• Text shown:
______
Handling New Businesses
Remember our earlier challenge with new businesses? Here's how we solve it:
- Business Size Bucketing: Group similar businesses together
- Aggregate predictions based on bucket patterns
- Fallback to naive forecasting (weekly averages) for very new businesses
For hands-on implementation details, check out this DeepAR tutorial here.
Data Flow
To tie it all together, I've created a detailed data flow diagram. Pay special attention to how data moves through different storage tiers and how the ML pipeline interacts with our archival system. This visualization shows the complete journey from initial sale to final prediction.
Security & Compliance Considerations
When you're handling business sales data, security isn't optional. Here's our comprehensive approach:
Authentication & Authorization
- Cognito for user authentication
- IAM roles for service-to-service communication
- RBAC for different user types (businesses, admins, data scientists)
Data Security
- KMS for encryption at rest
- TLS for data in transit
- PII handling compliance for sensitive business data
API Security
- WAF rules for DDoS protection
- Rate limiting to prevent abuse
- API key management for service access
The Business Reality Check
Here's where we need to take off our engineering hat and think business. I've crunched the numbers, and here's what we're looking at:
Infrastructure Costs
- Estimated monthly cost: ~155K USD
- Full breakdown available here
- Includes replication costs and buffer for services like Route53
Cost Per User
- Breaking even would require ~$32.25/user/month (typical SaaS analytics tools range from $20-100/month)
______
• Provided data:
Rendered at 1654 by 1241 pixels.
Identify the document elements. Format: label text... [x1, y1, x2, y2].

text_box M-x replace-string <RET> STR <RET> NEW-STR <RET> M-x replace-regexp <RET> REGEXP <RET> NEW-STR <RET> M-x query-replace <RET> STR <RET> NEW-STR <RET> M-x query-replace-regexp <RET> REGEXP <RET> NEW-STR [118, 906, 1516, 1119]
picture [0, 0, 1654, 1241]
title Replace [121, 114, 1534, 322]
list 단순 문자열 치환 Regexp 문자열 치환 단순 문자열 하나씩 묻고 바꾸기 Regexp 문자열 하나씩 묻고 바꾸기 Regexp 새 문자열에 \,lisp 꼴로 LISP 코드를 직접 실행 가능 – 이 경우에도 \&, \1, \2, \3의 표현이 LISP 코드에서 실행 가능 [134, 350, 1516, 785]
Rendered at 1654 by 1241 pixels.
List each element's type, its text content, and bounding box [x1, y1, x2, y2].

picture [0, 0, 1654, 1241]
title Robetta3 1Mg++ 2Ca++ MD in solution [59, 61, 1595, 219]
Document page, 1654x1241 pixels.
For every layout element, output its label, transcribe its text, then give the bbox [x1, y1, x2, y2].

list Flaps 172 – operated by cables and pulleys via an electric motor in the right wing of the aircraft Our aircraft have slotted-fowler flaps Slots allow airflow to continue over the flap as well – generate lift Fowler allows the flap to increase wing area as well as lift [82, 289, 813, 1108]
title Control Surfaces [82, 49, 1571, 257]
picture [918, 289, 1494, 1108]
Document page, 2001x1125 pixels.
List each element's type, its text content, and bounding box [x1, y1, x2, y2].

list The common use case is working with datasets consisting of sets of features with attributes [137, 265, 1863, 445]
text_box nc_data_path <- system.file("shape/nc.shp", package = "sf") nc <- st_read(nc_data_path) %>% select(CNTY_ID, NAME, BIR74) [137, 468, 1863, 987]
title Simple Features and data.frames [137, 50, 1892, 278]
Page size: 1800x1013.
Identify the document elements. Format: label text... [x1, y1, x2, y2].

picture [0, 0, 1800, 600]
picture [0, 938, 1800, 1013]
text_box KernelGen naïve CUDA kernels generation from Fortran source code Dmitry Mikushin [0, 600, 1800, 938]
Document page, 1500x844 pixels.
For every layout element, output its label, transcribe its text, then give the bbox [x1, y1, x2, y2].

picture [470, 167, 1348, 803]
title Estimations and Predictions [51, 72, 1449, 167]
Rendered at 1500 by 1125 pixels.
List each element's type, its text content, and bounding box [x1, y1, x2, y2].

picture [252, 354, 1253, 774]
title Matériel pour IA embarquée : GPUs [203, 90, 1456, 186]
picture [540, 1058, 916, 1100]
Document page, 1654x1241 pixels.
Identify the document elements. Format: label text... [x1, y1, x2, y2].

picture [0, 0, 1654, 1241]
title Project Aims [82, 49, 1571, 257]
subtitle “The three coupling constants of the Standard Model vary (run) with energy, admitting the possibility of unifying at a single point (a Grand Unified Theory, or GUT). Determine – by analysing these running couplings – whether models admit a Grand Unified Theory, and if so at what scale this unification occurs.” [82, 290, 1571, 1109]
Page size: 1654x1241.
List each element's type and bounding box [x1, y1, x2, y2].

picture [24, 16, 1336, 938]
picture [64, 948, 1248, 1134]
______
• Set task: In the text above, condense the paragraph beginning "To tie it all together" into a single sentence that keeps its main facts.

• Exercise response: A detailed data flow diagram traces the complete journey from initial sale to final prediction, with particular attention to how data moves through different storage tiers and how the ML pipeline interacts with the archival system.